# DisPose
**Repository Path**: dwhnicholas/DisPose
## Basic Information
- **Project Name**: DisPose
- **Description**: No description available
- **Primary Language**: Unknown
- **License**: Not specified
- **Default Branch**: main
- **Homepage**: None
- **GVP Project**: No
## Statistics
- **Stars**: 0
- **Forks**: 0
- **Created**: 2024-12-31
- **Last Updated**: 2024-12-31
## Categories & Tags
**Categories**: Uncategorized
**Tags**: None
## README
# DisPose: Disentangling Pose Guidance for Controllable Human Image Animation
This repository is the official implementation of [DisPose](https://arxiv.org/abs/2412.09349).

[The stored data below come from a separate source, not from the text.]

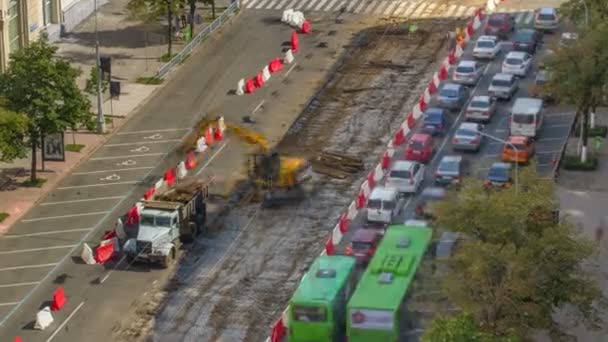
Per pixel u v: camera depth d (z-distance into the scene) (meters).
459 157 188.38
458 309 137.50
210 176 188.88
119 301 155.38
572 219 172.62
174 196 170.00
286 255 166.00
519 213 135.38
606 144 199.12
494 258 129.50
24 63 182.75
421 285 142.62
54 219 177.00
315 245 168.50
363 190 179.12
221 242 169.62
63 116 186.12
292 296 148.88
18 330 149.25
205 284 159.00
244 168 191.88
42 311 150.12
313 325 138.88
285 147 198.75
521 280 129.88
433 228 151.75
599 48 184.00
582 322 140.50
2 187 186.12
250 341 145.88
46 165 193.38
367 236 159.75
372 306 136.00
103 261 164.25
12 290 158.25
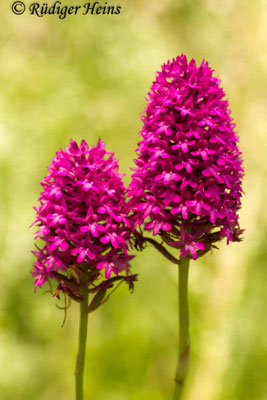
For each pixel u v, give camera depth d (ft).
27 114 37.40
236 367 32.07
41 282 17.98
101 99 38.78
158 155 17.24
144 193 17.66
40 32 41.19
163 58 40.09
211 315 33.91
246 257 35.45
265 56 40.98
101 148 17.71
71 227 17.34
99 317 34.01
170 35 43.09
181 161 17.22
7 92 37.99
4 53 39.96
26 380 33.37
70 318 35.88
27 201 36.52
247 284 34.83
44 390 33.58
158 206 17.56
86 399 30.68
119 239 17.17
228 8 42.52
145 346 32.17
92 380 31.07
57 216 17.15
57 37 40.98
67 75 39.11
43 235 17.72
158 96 17.90
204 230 17.83
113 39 39.58
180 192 17.44
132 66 38.96
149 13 42.32
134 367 31.76
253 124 39.70
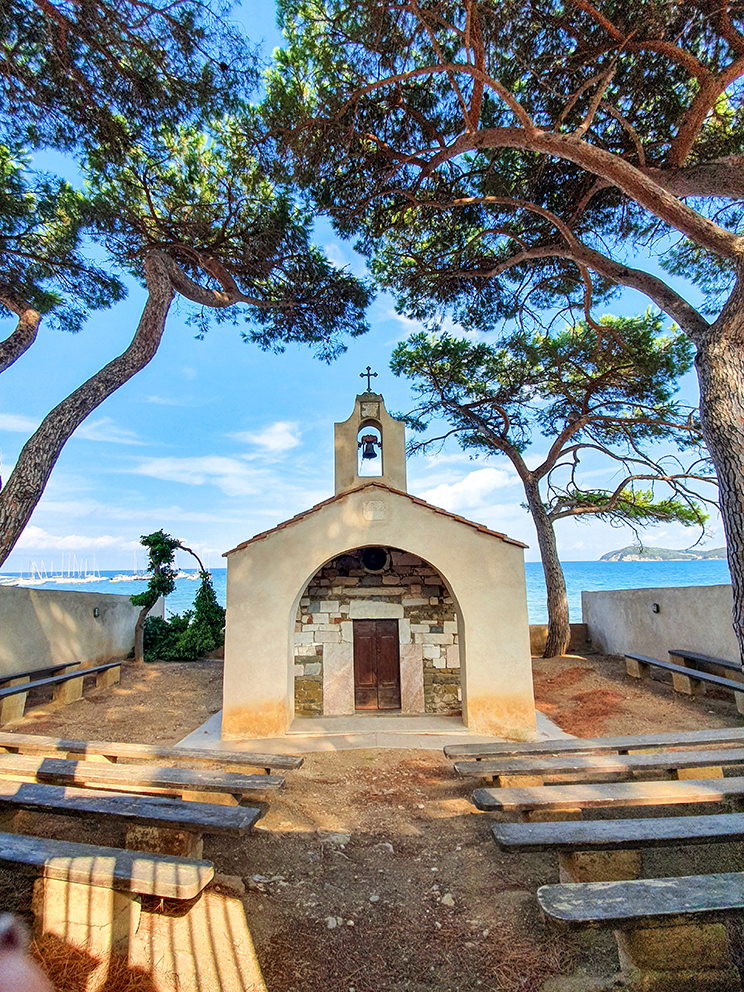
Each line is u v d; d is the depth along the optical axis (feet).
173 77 20.17
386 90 22.93
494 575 25.17
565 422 44.60
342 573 28.60
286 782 18.35
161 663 41.70
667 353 37.01
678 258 27.86
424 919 10.73
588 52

[](https://arxiv.org/abs/2412.09349)
[](https://lihxxx.github.io/DisPose/)
**📖 Table of Contents**
- [🎨 Gallery](#-gallery)
- [🧙 Method Overview](#-method-overview)
- [🔧 Preparations](#-preparations)
- [Setup repository and conda environment](#setup-repository-and-conda-environment)
- [Prepare model weights](#prepare-model-weights)
- [💫 Inference](#-inference)
- [📣 Disclaimer](#-disclaimer)
- [💞 Acknowledgements](#-acknowledgements)
## 🎨 Gallery
## 🧙 Method Overview
We present **DisPose** to mine more generalizable and effective control signals without additional dense input, which disentangles the sparse skeleton pose in human image animation into motion field guidance and keypoint correspondence.
## 🔧 Preparations
### Setup repository and conda environment
The code requires `python>=3.10`, as well as `torch>=2.0.1` and `torchvision>=0.15.2`. Please follow the instructions [here](https://pytorch.org/get-started/locally/) to install both PyTorch and TorchVision dependencies. The demo has been tested on CUDA version of 12.4.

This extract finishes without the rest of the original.